Но каким образом это утверждение согласить с тем, что Тютчев говорил — уже после начала своей последней любви — Эрнестине Федоровне: «Ты — самое лучшее из всего, что известно мне в мире»? Можно бы показать постоянство такого его отношения к ней — как к своего рода идеальному существу, в котором воплощено все «лучшее», «высшее» и т. п. Это выражается чуть ли не в каждом стихотворении, обращенном к Эриестине Федоровне:
…Мне благодатью ты б была —
Ты, ты, мое земное провиденье!
Все, что сберечь мне удалось,
Надежды, веры и любви…
Совсем иной человеческий облик в стихотворениях, посвященных Елене Денисьевой, — хотя бы в только что цитированном — о своенравной волне. Здесь жизнь являет себя во всей своей противоречивой цельности, с ее светящими взлетами и темными глубинами. И сами взаимоотношения любящих не имеют в себе ничего идиллического.

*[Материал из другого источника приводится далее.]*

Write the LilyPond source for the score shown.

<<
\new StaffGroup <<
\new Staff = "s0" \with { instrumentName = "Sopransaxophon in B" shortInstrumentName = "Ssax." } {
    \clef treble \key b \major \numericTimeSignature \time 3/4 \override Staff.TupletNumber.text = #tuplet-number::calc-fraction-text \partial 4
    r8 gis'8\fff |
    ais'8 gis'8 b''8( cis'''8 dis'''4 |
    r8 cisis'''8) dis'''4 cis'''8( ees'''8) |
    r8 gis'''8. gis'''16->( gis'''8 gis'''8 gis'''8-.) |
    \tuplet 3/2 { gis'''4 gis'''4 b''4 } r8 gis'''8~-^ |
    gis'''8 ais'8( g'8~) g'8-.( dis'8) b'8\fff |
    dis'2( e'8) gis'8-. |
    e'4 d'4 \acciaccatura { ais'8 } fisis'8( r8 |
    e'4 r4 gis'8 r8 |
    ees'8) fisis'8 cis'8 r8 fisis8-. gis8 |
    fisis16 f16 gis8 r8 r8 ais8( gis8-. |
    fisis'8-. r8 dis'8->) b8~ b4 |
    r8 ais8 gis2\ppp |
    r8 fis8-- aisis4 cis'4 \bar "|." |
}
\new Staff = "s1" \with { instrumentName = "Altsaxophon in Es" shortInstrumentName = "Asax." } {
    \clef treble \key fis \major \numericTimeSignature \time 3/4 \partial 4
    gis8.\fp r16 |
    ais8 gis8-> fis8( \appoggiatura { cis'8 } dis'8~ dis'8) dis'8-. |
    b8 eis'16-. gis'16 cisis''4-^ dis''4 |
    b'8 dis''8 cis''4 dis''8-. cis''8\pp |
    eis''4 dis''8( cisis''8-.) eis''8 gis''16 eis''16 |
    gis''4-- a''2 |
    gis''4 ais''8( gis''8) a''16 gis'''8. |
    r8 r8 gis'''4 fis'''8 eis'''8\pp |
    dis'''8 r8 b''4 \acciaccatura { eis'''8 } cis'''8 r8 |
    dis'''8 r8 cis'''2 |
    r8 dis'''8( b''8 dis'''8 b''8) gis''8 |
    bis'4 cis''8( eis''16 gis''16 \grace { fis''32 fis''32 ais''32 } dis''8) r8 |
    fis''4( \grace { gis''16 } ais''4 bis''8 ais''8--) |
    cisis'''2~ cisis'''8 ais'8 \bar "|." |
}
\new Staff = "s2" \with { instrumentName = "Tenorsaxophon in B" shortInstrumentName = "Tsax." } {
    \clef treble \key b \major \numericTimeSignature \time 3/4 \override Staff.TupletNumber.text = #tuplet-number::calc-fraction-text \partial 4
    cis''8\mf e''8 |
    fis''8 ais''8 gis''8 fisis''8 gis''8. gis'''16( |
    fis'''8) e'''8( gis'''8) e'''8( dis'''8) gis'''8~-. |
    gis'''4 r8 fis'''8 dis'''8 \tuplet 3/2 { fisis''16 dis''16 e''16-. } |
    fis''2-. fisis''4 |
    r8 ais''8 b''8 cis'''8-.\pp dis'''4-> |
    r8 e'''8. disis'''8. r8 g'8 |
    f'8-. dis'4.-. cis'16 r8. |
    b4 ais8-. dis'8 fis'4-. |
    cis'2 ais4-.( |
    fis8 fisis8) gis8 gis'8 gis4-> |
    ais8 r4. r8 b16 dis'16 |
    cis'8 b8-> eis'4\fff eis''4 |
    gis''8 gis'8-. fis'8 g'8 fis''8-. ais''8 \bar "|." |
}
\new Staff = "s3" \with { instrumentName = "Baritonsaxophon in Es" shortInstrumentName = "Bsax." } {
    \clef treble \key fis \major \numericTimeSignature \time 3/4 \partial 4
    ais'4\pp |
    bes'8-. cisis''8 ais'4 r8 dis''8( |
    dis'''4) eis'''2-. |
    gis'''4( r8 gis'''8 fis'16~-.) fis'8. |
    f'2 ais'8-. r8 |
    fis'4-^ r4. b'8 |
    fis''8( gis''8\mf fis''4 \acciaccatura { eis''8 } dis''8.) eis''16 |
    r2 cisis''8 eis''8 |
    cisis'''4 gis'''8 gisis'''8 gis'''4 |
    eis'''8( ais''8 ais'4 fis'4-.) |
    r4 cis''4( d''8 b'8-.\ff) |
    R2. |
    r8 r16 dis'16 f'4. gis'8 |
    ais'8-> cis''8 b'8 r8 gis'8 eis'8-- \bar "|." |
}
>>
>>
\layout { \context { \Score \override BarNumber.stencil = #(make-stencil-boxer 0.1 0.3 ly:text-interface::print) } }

Любовь, любовь — гласит преданье —
Союз души с душой родной —
Их съединенье, сочетанье,
(но так гласит преданье, а реальность не сводится к этому)
И роковое их слиянье,
И… поединок роковой…
Конечно, все тяжкое, мучительное, роковое в последней любви поэта связано с той раздвоенностью, которую он не в силах был преодолеть. И все же нельзя свести к этому смысл, вложенный поэтом в слово «поединок». Речь идет о любви, захватившей души двух людей до самого дна и как бы размывшей все границы между ними; «роковое слиянье» с неизбежностью ведет к «роковому поединку».
В 1858 году исполнилось двадцать лет со дня смерти первой жены Тютчева Элеоноры, и он написал стихи (о них уже шла речь), посвященные ее памяти. Они кончались строками о том, как
…Мило-благодатна,
Воздушна и светла
Душе моей стократно
Любовь твоя была.
Это стихотворение — может быть, без всякого намерения со стороны поэта — содержало своего рода противопоставление последней любви, которая никак не умещалась в рамках благодатности, воздушности и света. Но тем непобедимее была для Тютчева эта любовь, которая, как сказал он сам, была «всею моею жизнью». При этом необходимо только помнить, что «жизнь» поэта ни в коей мере не представляла собою замкнутое в себе частное существование. Все, что мы знаем о нем, ясно свидетельствует: он жил как бы перед целым Миром во всей беспредельности его пространства и времени.